Trish changed the topic. “So, I do hope you can be on the committee for my benefit in June.”
“Oh, yes of course, the one for the playground?”
“No, the AIDS benefit. It’ll be here at the Met.”
Madame Bucha’s face froze a moment. She hesitated. “I think we’re off to Ibiza by mid-June. Do call me though, I’ll check my calendar.”
“Certainly, dear.” Trish forced a wan smile. “Well, if you’ll excuse me, I must check on Winnie. He just cornered the senator and I mustn’t let him drone on.”
“Ta,” Madame patted her hand lightly on Trish’s arm.
“Ta.” They drew apart and were quickly greeted by other poised and proper guests.
We’ll have to cross her off the list,
Trish Fuller thought.
Just say the word and they run.
12
The East 73rd Street office and kitchen of Fabulous Food
was
originally a town house built by a second cousin of the Vanderman empire. The family of Eugene Bolt, who wisely married into the clan, enjoyed two generations of life in the house until the crash of 1929. They left the city and lived in Europe, where they made millions in the black market as Nazi sympathizers. Meanwhile they rented the Manhattan town house to less wealthy friends of the family, who lived in it until 1972, when the Bolt relatives all but died off or moved to other town houses.

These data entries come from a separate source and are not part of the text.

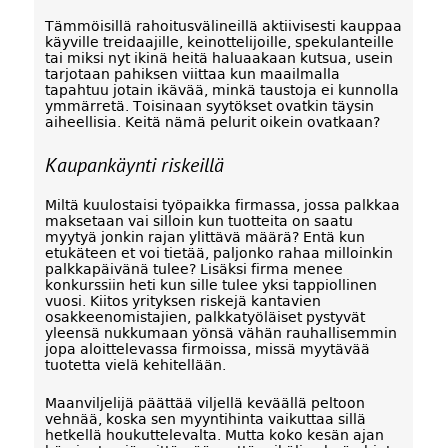
Tämmöisillä rahoitusvälineillä aktiivisesti kauppaa
käyville treidaajille, keinottelijoille, spekulanteille
tai miksi nyt ikinä heitä haluaakaan kutsua, usein
tarjotaan pahiksen viittaa kun maailmalla
tapahtuu jotain ikävää, minkä taustoja ei kunnolla
ymmärretä. Toisinaan syytökset ovatkin täysin
aiheellisia. Keitä nämä pelurit oikein ovatkaan?
Kaupankäynti riskeillä
Miltä kuulostaisi työpaikka firmassa, jossa palkkaa
maksetaan vai silloin kun tuotteita on saatu
myytyä jonkin rajan ylittävä määrä? Entä kun
etukäteen et voi tietää, paljonko rahaa milloinkin
palkkapäivänä tulee? Lisäksi firma menee
konkurssiin heti kun sille tulee yksi tappiollinen
vuosi. Kiitos yrityksen riskejä kantavien
osakkeenomistajien, palkkatyöläiset pystyvät
yleensä nukkumaan yönsä vähän rauhallisemmin
jopa aloittelevassa firmoissa, missä myytävää
tuotetta vielä kehitellään.
Maanviljelijä päättää viljellä keväällä peltoon
vehnää, koska sen myyntihinta vaikuttaa sillä
hetkellä houkuttelevalta. Mutta koko kesän ajan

Fenton Gill, a restaurant manager recently in business with Philipe Berget, a noted Belgian chef, offered to buy the space to house their growing catering company. The building was secured with a loan from a German investor, who was also a business partner with the Bolt family and a huge fan of Berget’s recipes. Gill and Berget bought the place.

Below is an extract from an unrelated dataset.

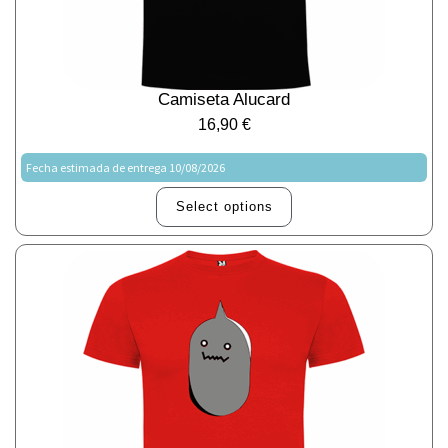
Camiseta Alucard
16,90
€
Fecha estimada de entrega 10/08/2026
Select options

After ripping the first floor to the core and hiring carpenters and plumbers to completely redo the fixtures, they bought an array of kitchen equipment, stocking the lower floor with every modern stove and refrigerating unit available. The upstairs rooms were converted to offices, and a small lounge for intimate tasting parties.
The company was a huge success, partially from the array of wealthy clients pulled from Gill’s restaurant contacts and Berget’s fans. But most of all, no other company treated the fretting society women so well. They all wanted to throw the best parties. Through the years, Fabulous Food, once the radical newcomers of the uptown special events crowd, became simply
the
company to hire. It became simply
outré
not to hire Fabulous.
Berget moved to staff development, the kitchen work having become too exhausting. They brought Claude Corot from Paris, who revamped the menu and brought simple European cuisine with delicate sauces and desserts to the trend-seeking palettes of the Upper East Side. The ranks of the company doubled. Where once a staff of fifty was hired for a large event, now a hundred fifty were called. There were a lot more rich mouths to feed.